• YOUR OBJECTIVE:
Take the data below and extract the lines from the one with "Champagne Stakes 2026" to the one with "2026 Tattersall’s Tiara", inclusive, exactly as written.

▬▬▬▬▬▬▬▬▬▬

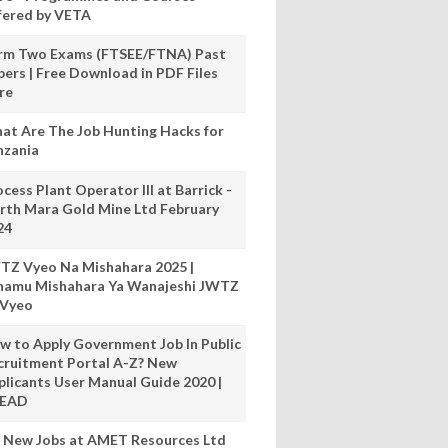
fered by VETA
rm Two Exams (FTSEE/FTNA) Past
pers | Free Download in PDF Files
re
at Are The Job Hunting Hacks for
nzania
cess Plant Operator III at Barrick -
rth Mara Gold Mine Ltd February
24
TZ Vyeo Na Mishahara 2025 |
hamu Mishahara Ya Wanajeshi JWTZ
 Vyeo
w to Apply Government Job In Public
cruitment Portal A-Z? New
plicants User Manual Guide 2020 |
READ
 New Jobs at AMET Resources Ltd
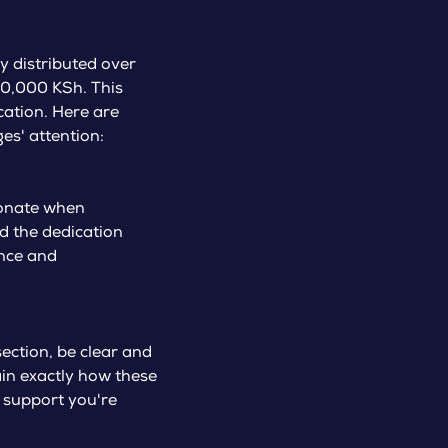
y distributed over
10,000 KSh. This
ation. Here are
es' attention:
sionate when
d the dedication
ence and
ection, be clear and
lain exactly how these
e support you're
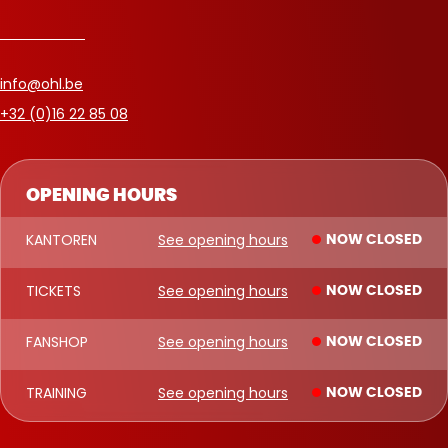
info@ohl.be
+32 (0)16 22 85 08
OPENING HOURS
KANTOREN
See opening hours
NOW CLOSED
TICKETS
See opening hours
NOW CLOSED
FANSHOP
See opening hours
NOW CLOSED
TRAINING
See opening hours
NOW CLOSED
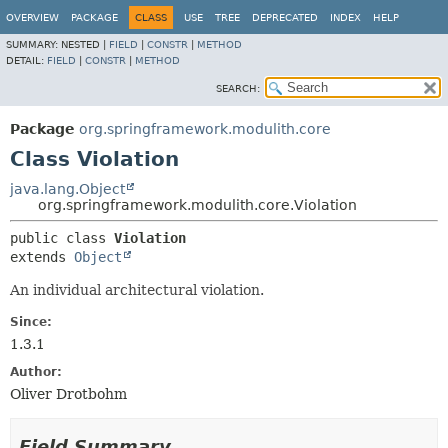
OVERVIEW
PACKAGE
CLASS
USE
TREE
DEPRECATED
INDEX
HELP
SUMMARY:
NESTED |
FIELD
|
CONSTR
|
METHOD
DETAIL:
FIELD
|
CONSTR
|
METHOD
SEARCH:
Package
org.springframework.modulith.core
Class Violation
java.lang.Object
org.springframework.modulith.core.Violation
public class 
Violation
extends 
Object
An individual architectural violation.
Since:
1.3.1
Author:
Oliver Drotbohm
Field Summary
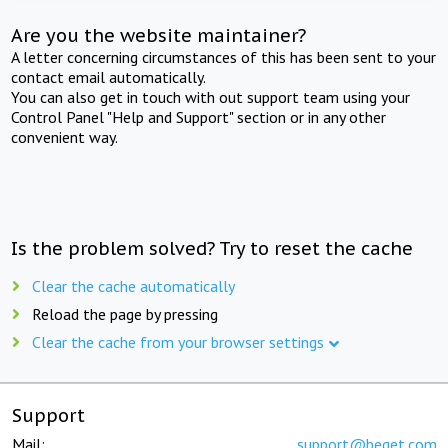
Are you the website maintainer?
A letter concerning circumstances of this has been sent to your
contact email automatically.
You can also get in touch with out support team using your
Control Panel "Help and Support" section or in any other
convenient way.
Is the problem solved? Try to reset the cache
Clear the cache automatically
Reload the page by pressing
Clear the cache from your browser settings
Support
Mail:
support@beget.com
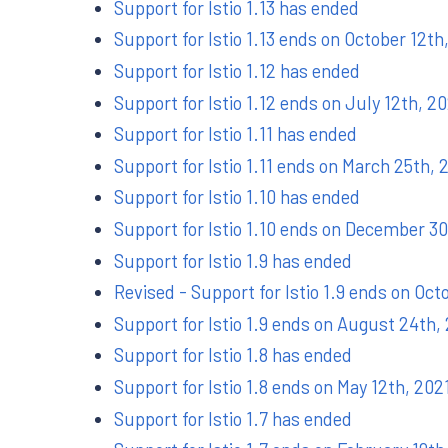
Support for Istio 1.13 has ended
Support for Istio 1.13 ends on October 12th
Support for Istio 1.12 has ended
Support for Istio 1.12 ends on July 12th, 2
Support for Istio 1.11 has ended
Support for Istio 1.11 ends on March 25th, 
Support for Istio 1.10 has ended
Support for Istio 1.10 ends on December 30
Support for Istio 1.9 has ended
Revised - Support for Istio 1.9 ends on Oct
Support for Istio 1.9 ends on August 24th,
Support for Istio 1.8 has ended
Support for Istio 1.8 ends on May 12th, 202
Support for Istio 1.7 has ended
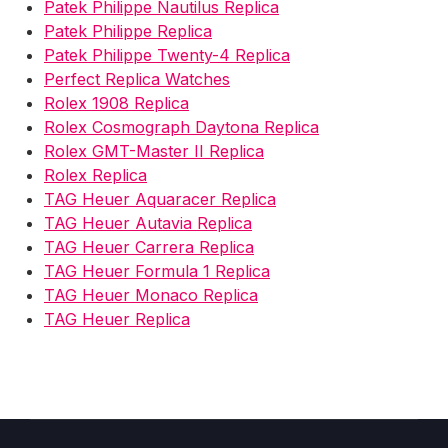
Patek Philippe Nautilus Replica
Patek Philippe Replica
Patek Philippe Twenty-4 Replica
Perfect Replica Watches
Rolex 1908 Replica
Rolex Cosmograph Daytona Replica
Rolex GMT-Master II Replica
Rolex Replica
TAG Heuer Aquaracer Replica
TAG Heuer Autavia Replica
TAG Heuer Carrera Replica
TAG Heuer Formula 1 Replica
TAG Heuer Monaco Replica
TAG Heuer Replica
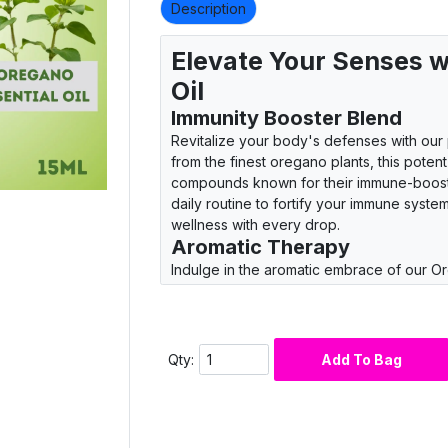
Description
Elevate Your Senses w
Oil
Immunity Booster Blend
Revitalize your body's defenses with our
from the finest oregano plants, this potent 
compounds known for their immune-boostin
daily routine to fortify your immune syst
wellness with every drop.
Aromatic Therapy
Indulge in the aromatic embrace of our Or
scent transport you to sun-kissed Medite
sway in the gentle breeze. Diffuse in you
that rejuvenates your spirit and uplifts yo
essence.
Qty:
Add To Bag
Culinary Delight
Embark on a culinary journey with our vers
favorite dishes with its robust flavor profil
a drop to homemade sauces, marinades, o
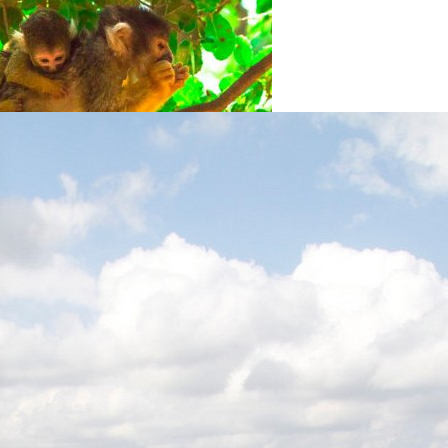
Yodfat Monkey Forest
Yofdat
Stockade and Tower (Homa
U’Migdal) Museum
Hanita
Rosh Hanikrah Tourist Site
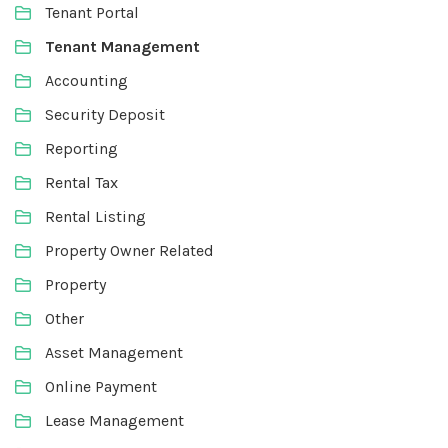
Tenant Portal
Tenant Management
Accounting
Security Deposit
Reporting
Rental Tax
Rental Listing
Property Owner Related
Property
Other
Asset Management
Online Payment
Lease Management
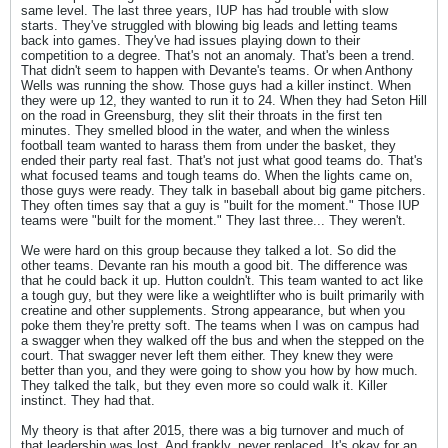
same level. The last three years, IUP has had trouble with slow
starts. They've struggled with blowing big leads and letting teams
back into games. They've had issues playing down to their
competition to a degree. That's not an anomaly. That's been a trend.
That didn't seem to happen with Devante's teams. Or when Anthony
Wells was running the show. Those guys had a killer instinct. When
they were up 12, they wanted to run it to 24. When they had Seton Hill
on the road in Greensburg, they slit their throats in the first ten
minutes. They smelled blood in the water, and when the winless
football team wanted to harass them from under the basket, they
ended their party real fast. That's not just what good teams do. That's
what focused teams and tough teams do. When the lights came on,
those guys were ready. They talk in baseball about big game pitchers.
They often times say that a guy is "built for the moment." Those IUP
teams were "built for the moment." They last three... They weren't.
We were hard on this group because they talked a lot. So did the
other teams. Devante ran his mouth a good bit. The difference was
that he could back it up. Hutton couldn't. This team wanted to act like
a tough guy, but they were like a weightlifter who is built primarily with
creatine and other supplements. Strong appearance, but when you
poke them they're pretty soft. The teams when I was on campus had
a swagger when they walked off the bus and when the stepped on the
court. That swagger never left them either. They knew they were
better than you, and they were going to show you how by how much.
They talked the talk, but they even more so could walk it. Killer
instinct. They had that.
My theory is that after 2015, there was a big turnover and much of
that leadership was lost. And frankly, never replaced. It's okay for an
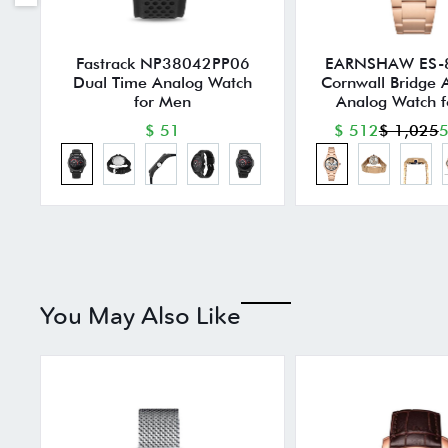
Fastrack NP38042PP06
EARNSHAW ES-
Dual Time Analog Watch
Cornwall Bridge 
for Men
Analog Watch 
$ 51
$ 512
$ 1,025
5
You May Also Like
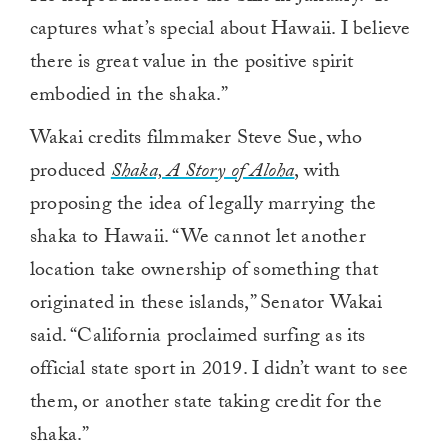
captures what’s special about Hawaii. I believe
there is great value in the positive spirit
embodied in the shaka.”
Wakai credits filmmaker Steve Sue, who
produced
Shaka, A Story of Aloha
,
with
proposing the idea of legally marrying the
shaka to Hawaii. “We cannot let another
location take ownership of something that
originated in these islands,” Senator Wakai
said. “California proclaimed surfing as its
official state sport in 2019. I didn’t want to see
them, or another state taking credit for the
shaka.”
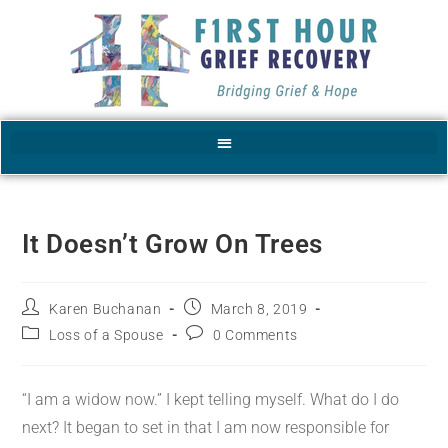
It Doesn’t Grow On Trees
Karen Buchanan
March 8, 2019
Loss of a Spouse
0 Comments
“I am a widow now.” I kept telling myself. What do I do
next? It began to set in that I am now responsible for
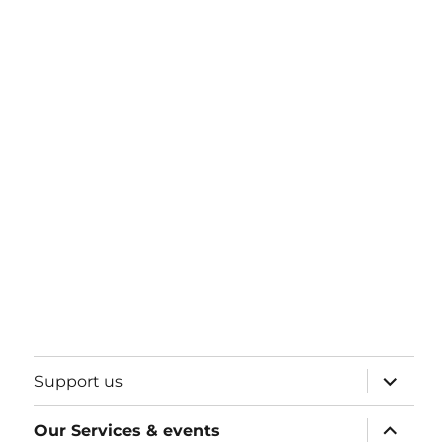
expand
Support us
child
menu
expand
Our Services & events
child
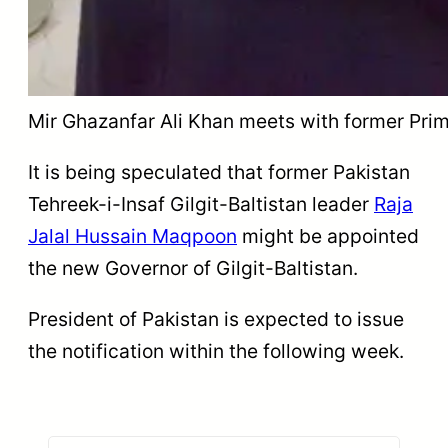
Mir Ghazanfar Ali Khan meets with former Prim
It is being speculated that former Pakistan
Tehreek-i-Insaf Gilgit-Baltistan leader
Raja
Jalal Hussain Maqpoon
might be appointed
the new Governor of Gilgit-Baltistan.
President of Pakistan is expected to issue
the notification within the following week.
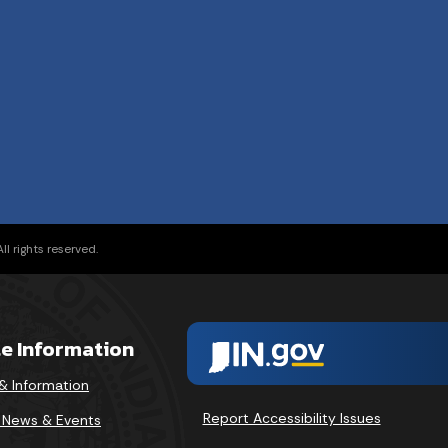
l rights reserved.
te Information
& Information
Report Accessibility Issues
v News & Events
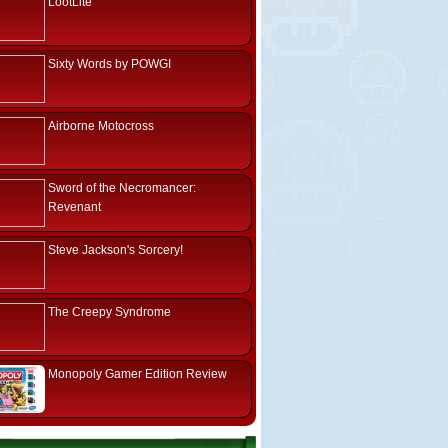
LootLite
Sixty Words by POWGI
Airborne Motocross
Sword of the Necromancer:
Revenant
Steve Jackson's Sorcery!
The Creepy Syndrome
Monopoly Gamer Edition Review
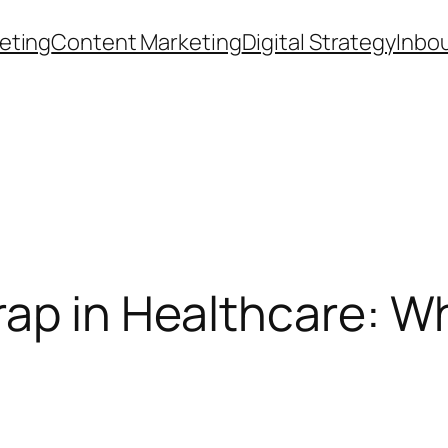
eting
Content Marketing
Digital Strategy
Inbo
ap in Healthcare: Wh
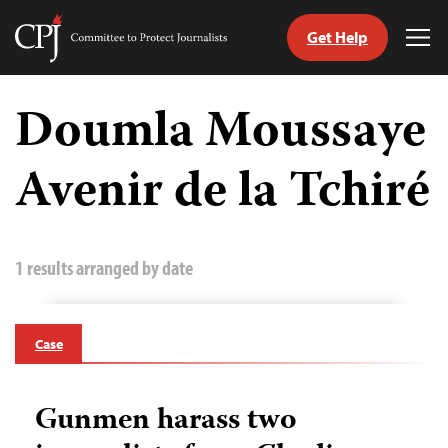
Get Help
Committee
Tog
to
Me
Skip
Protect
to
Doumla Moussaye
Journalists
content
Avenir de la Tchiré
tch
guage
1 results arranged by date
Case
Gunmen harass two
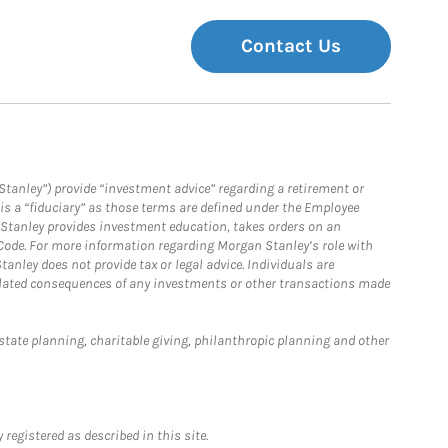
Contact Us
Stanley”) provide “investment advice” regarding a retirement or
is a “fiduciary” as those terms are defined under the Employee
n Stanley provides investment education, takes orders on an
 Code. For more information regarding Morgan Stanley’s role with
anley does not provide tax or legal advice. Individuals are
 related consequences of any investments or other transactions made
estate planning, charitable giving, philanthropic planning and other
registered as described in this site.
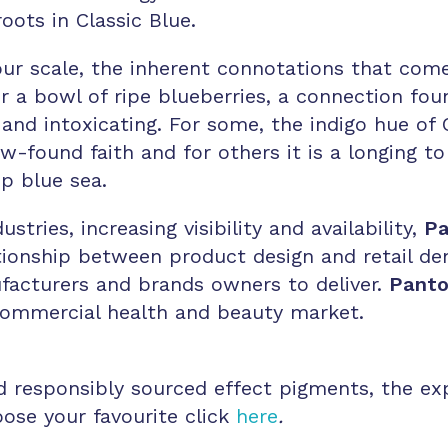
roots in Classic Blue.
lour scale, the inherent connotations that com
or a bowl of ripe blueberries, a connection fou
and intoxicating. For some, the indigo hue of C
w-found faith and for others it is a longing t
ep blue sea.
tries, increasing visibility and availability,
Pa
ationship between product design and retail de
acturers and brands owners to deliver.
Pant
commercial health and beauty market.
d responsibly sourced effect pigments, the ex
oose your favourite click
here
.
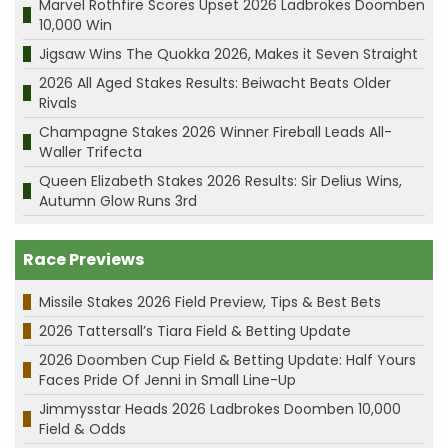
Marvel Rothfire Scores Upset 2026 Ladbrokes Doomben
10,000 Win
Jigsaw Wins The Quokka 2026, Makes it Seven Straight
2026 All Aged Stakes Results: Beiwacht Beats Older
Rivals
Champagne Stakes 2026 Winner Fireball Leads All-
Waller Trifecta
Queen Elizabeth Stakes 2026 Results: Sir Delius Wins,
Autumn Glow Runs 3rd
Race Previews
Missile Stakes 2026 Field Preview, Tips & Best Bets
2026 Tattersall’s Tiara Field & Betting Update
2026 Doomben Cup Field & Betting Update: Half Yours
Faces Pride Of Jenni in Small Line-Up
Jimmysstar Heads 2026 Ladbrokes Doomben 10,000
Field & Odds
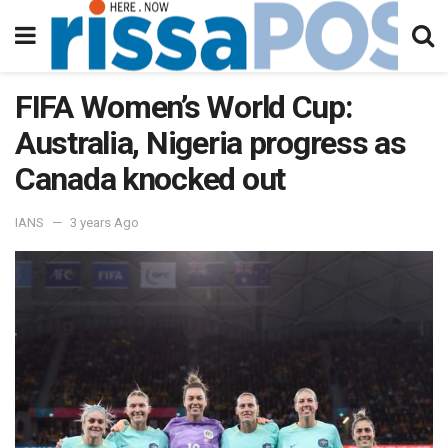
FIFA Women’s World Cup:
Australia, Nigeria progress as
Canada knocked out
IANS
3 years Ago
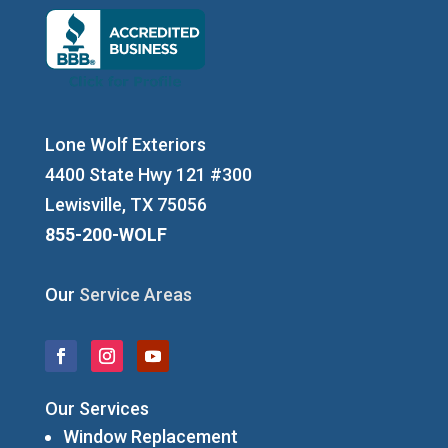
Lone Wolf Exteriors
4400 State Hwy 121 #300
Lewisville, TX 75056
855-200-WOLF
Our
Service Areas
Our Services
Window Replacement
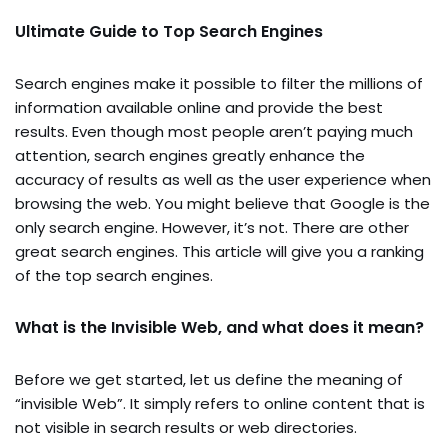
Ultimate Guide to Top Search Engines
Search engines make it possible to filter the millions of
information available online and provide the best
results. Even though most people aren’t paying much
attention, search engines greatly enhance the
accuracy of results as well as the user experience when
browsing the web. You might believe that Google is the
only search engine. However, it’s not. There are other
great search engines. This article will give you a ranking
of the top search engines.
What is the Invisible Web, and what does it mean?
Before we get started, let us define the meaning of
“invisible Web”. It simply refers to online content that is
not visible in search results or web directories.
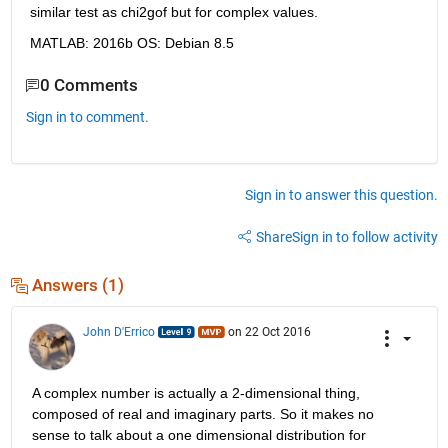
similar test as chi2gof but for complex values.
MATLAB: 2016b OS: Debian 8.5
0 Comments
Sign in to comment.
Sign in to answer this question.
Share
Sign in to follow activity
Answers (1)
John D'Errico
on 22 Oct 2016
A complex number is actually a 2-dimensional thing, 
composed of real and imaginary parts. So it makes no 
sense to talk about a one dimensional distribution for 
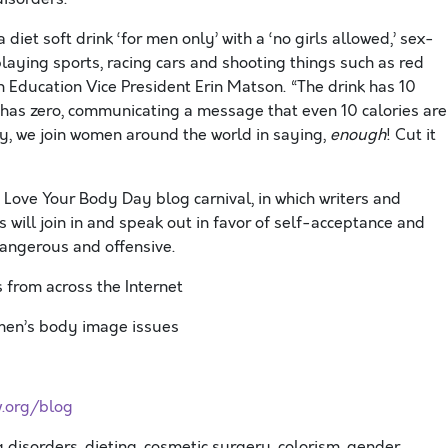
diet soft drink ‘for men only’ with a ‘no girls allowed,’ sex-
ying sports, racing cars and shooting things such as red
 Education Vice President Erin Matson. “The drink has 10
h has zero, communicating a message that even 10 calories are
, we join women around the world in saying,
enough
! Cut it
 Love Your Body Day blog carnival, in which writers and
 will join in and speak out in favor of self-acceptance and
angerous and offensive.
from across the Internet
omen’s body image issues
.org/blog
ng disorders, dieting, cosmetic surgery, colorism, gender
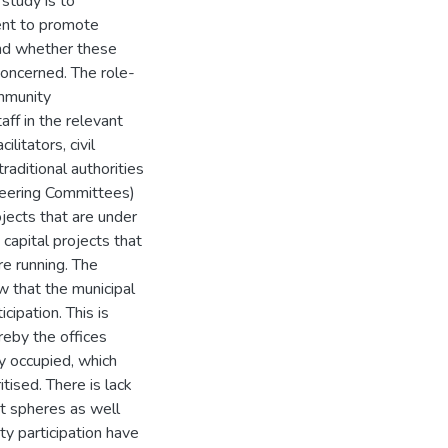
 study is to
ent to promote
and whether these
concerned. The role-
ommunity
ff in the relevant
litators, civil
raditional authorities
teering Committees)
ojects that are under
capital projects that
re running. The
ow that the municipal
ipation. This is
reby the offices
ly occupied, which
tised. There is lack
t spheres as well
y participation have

▬▬▬▬▬▬▬▬▬▬

• SOLUTION TO THIS EXERCISE:
Champagne Stakes 2026 Winner Fireball Leads All-
Waller Trifecta
Queen Elizabeth Stakes 2026 Results: Sir Delius Wins,
Autumn Glow Runs 3rd
Race Previews
Missile Stakes 2026 Field Preview, Tips & Best Bets
2026 Tattersall’s Tiara Field & Betting Update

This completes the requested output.